I'm looking for some verification on my work. This is a follow-up to this question where I am looking to solve Laplace's equation in the infinite strip $(x,y)\in(0,2\pi)\times(0,\infty)$ with slightly modified BCs:
$$\Delta u=0,$$ $$u\text{ periodic in $x$ with period }2\pi,$$ $$u(x,0)=f(x).$$
Through separation of variables, we have the solution
$$u=\sum_{k=-\infty}^\infty A_ke^{ikx}e^{-\vert k\vert y},$$ $$A_k=\frac{1}{2\pi}\int_0^{2\pi}e^{-ikx}f(x)\,dx.$$
By exchanging the sum and the integral, one can obtain the integral representation
$$u=\int_0^{2\pi}K_y(x-t)f(t)\,dt,$$ $$K_y(x)=\frac{1}{2\pi}\frac{e^{2y}-1}{1+e^{2y}-2e^y\cos(x)}.$$
Indeed, $\Delta K_y(x)=0$ and $\lim_{y\to0}K_y(x)=\delta(x)$ so it is a valid kernel. However, the desired behavior of the solution is $\lim_{y\to\infty}u=0$, but
$$\lim_{y\to\infty}u=\int_0^{2\pi}\lim_{y\to\infty}K_y(x-t)f(t)\,dt=\frac{1}{2\pi}\int_0^{2\pi}f(t)\,dt=\overline{f}.$$
In general, there is no restriction on the average $\overline{f}$, so the limit is not $0$ as desired. I can rectify the limit by omitting the eigenvalue $k=0$ in the separation-of-variables solution, but then $\lim_{y\to0}K_y(x)\not=\delta(x)$, so $K_y$ is not a valid kernel.
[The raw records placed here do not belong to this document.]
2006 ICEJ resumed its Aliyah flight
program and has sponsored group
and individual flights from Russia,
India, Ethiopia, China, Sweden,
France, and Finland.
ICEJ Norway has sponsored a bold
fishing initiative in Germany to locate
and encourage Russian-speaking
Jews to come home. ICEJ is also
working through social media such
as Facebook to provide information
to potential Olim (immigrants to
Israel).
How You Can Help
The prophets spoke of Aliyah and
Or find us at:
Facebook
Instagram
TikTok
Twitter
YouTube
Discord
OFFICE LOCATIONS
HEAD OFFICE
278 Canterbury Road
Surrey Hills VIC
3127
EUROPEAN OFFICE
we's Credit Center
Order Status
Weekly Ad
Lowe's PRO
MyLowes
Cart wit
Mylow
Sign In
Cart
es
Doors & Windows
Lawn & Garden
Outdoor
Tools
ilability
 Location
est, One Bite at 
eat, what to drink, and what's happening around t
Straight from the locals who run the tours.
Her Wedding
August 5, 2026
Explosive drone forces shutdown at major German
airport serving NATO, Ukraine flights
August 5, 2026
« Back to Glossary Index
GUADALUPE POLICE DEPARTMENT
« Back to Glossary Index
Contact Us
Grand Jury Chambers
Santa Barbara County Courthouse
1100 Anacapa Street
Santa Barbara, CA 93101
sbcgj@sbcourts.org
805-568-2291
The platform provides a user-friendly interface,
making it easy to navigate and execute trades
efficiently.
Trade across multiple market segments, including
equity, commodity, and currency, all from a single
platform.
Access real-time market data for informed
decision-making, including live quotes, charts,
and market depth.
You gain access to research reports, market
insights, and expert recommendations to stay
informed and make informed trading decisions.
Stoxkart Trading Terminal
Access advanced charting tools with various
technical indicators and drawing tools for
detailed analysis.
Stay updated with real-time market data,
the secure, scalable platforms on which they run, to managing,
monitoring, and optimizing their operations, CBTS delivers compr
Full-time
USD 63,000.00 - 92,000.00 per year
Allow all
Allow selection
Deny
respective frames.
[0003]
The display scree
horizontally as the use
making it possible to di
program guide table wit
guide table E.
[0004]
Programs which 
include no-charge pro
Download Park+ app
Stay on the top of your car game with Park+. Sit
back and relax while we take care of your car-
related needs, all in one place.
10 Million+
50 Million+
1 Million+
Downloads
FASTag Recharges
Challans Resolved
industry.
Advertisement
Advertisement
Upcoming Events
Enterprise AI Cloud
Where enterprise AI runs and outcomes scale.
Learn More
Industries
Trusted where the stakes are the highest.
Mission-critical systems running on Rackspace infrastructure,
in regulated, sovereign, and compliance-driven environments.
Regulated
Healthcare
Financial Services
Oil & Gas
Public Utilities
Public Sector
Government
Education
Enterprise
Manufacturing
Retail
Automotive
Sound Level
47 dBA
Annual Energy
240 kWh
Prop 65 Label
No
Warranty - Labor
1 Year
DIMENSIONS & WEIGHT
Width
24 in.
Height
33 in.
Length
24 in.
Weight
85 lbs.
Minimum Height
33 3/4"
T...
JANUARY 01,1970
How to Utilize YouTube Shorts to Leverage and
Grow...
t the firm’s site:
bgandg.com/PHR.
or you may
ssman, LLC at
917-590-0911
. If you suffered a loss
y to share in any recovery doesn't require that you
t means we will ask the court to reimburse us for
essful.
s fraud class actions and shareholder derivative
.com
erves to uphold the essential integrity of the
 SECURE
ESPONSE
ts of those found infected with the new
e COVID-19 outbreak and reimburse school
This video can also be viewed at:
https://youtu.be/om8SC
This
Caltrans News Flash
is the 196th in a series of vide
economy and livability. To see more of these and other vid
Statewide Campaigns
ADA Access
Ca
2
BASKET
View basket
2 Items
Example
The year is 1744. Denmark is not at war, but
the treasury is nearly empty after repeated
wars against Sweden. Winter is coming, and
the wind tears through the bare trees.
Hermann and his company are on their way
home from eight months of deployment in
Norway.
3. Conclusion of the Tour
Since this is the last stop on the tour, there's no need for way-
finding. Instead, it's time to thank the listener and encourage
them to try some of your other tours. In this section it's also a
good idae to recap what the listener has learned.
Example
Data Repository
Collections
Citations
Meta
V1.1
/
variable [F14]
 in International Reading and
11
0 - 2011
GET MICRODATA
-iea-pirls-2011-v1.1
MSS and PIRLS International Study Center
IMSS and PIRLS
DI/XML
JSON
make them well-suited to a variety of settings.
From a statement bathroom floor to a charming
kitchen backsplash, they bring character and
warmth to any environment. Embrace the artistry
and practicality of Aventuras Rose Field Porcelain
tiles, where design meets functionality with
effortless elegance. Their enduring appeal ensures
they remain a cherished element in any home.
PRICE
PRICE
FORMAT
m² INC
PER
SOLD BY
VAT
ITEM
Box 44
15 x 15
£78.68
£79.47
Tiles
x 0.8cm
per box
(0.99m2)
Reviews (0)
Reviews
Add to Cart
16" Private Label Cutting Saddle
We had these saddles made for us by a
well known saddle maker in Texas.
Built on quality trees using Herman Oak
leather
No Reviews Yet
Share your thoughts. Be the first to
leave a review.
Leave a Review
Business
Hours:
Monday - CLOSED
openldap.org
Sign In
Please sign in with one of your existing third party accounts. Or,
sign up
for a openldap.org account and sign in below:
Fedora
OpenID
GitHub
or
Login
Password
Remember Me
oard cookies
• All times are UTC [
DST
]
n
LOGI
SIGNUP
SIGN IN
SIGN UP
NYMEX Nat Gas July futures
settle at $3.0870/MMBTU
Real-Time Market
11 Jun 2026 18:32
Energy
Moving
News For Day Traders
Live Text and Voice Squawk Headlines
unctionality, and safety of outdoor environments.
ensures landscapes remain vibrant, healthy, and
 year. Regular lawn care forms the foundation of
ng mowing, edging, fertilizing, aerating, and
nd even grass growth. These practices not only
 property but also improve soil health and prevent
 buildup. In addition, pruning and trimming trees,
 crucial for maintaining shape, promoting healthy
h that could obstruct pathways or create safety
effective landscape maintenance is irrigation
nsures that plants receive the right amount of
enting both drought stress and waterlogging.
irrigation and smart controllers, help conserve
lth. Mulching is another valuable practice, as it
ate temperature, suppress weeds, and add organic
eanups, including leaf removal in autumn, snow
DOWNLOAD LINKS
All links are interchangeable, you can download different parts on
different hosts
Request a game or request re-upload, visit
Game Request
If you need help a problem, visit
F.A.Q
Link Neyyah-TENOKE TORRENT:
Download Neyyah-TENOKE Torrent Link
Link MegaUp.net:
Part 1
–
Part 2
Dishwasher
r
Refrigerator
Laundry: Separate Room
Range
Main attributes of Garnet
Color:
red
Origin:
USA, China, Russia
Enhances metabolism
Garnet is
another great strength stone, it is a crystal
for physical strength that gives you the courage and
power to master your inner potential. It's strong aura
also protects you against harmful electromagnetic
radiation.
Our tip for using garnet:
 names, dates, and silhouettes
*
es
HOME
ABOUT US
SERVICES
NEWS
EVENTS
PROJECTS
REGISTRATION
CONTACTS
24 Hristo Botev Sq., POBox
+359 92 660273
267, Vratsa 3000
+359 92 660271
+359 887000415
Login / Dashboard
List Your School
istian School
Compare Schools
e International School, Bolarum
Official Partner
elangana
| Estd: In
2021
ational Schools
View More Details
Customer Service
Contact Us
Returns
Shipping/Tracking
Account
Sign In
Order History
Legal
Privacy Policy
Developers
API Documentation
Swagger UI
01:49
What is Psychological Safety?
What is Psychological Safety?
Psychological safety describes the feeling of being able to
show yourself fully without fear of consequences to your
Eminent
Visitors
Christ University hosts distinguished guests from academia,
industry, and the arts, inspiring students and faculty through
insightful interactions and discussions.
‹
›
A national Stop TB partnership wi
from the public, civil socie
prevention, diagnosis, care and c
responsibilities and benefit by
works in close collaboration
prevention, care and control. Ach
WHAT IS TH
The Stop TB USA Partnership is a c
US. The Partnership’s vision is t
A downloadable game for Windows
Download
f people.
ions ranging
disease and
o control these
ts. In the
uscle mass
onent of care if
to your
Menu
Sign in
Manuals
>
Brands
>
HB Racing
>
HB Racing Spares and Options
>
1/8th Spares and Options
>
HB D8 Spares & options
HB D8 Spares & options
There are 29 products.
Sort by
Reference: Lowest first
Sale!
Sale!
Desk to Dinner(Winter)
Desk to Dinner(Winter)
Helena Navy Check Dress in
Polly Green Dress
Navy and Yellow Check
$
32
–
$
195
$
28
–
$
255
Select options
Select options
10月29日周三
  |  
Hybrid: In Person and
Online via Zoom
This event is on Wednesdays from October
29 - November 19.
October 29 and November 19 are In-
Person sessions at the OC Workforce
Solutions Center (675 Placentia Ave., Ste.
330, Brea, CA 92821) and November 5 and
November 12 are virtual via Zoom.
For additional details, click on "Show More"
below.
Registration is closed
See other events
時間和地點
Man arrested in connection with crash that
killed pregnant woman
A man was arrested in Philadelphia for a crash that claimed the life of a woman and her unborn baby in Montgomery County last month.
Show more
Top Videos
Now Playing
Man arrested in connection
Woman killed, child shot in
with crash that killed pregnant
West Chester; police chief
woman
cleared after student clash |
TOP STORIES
My thoughts are to generate a second harmonic function satisfying
$$\Delta v=0,$$ $$v\text{ periodic in $x$ with period }2\pi,$$ $$v(x,0)=0,$$ $$\lim_{y\to\infty}v=-\overline{f}.$$
It's clear the solution to this is the kernel itself:
$$v=-2\pi\overline{f}K_y(x).$$
So my desired solution is
$$u+v=\int_0^{2\pi}K_y(x-t)f(t)\,dt-2\pi\overline{f}K_y(x).$$
Is this correct? I suspect the singularities at $(0,0)$ and $(2\pi,0)$ in $v$ might be an issue. I appreciate any feedback!